Text block
And I can tell you, I now know the role that God assigned me and why. And I am so grateful.
And trust me, I'm not grateful 100% of the time. You know, I have my moments, but I'm
so grateful that I'm there. I'm grateful that I can help my mom. You know, my dad's a very
proud Mexican man. We, you know, we don't hire people to do the things that you need
to do for him. You know, so she's just, she's exhausted. Fortunately, he's gotten some use
of his arms, but doesn't really have the strength. So, you know, I'm there and I will be there
as long as they need me. I know that today. The other thing that's happened, you know,
I had a sponsor early on that looked at me and said, well, you know, I know you can't
work, but you're not going to go to AA meetings every day. You've got to find something that
you can do. So she just pray about it. So I prayed about it. And it's amazing how this
happens. Like within literally within two weeks, I had somebody calling me and asking,
they had gotten rid of their, their nanny. They had to fire. And they asked me if I would
help out with their, their son, babysit, their son all days a week. And, you know, I don't
have children. I told her, you know, I told her what my, where I was at. I was just about
two years sober. Her son was 15 months. And I can tell you, I feel like, I like to describe
it that we grew up together and I got to see myself through that kid's little eyes, the
good, the bad, and the ugly, you know, and my heart just broken open. Like I did not
know I could love another human being that much. Like I love myself just fine, you know,
but, you know, to that kid with, you know, I'm putting something in my mouth and he's
grabbing for it wanting to eat. I'm like, this is mine, you know? And but, you know,
today, you know, I haven't taken care of him for self a couple years now. And I miss him
every darn day, you know, and I, you know, I shared my love for sports with him. He's
now 10 years old and plays football because I taught him about football and, you know,
we're going to go to the Rams training camp in Irvine. And I just, it just brings me so
much joy, just the thought of seeing him, you know, brings me that kind of joy today
that I can do something for someone else. And pretty much the last thing I want to talk
to you about, I, because it, you know, I want to be honest with you guys, you know, I recently
did, I recently did a fifth step with my sponsor and you know how they describe the, you know,
doing the steps, it's like, you know, uncovering, discovering, discarding, it's like peeling
the onion away, right? Well, I describe myself like a Maui onion, because it's big, right?
And the way I look at it is like the deeper I've gone, you know, the thicker the skin
is. And this one was deep, this one was tough, you know, I left that fifth step feeling just
leveled by the things that my sponsor, you know, said to me. And, you know, I have a
very good friend who I consider a spiritual mentor. And he says, you know, we can't heal
from that, which we don't acknowledge, right? So, so I just prayed for the willingness to
hear what she had to say. And, you know, and when I did my thorough seven step, you know,
turn the good, the bad and the ugly to God, you know, to remove those character defects
from me. But that week that I did my fifth step, I had what was led to me was this, Dr.

Task goal
Answer these questions from the recovery talk:
1. How old was the boy when the speaker began babysitting him?
2. In what city is the Rams training camp that the speaker and the boy plan to attend?
3. What kind of onion does the speaker use to describe themselves?
The rows have nothing to do with this.

Record excerpts

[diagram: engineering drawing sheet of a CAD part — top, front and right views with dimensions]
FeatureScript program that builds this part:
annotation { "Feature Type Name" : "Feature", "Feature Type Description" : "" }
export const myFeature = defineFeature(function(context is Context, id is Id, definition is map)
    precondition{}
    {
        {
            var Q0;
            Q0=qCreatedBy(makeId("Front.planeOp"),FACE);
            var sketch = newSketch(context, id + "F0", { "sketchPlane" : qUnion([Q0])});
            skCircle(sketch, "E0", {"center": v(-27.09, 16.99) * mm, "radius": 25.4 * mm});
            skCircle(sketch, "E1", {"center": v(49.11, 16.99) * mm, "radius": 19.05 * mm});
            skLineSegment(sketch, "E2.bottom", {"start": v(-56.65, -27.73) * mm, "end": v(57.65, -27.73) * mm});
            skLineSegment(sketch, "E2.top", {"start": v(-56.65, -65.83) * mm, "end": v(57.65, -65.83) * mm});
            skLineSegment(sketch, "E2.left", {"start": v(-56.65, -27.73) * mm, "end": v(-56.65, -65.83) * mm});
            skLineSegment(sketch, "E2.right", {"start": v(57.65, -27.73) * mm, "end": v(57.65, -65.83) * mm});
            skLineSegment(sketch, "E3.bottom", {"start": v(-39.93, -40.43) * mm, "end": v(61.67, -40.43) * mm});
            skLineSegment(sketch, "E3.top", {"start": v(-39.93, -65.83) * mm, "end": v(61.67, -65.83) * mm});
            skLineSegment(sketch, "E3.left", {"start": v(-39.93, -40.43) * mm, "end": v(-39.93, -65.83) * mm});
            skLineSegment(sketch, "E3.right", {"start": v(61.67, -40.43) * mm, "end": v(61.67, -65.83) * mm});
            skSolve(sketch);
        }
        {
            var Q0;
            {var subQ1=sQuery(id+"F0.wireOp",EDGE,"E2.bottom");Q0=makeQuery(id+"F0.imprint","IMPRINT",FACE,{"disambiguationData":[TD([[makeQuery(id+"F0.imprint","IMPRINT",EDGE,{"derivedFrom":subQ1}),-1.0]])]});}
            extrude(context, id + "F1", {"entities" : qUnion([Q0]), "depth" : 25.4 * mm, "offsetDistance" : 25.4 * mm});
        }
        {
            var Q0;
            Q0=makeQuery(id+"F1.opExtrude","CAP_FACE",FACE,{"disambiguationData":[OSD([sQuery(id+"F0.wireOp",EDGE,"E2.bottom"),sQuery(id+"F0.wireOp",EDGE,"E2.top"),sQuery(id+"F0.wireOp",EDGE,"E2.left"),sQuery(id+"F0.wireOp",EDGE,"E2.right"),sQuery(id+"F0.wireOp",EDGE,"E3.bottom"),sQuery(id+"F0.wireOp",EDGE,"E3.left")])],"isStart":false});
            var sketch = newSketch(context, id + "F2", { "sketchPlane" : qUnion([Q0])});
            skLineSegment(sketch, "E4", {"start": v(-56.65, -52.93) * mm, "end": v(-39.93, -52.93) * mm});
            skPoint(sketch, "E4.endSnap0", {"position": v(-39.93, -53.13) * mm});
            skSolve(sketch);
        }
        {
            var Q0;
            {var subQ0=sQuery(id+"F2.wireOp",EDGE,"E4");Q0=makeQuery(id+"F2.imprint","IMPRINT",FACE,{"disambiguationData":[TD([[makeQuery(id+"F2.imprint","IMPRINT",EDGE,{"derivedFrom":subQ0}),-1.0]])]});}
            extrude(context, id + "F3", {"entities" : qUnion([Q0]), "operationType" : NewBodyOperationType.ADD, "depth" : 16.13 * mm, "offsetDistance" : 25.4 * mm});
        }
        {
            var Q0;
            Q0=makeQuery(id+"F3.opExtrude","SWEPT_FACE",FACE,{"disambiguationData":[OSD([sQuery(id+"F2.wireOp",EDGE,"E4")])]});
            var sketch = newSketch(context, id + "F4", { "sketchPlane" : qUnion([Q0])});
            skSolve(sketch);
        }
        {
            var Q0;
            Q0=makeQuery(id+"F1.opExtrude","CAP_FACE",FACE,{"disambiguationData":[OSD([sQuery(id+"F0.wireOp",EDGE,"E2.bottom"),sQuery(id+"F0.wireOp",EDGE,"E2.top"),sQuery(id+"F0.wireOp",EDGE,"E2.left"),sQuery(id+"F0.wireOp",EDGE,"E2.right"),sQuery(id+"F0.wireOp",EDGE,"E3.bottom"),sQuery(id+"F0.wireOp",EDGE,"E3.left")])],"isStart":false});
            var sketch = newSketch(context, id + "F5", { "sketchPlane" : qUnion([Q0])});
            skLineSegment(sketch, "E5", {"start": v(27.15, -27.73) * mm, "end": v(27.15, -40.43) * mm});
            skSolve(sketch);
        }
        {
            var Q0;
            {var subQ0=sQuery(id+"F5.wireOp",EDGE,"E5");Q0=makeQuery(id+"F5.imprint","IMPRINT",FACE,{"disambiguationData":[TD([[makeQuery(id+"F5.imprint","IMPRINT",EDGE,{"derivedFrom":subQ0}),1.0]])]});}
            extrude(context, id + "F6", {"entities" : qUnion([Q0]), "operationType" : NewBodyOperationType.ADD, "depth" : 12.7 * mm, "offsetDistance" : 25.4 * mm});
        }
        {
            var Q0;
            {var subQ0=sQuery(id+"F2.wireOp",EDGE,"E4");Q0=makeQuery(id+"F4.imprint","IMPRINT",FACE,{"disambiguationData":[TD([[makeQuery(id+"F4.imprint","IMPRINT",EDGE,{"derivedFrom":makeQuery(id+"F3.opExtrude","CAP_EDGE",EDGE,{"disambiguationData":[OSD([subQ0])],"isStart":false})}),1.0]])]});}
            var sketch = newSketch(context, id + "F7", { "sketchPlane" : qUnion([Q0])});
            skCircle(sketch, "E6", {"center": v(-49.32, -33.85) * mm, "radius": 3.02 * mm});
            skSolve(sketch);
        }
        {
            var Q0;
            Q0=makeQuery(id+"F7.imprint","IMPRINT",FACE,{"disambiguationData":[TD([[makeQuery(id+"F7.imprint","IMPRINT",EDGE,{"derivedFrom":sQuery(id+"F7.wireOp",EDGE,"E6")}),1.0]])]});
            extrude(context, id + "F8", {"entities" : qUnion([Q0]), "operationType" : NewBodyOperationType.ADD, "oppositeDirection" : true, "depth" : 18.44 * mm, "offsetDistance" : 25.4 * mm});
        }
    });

Response to the task
1. 15 months
2. Irvine
3. A Maui onion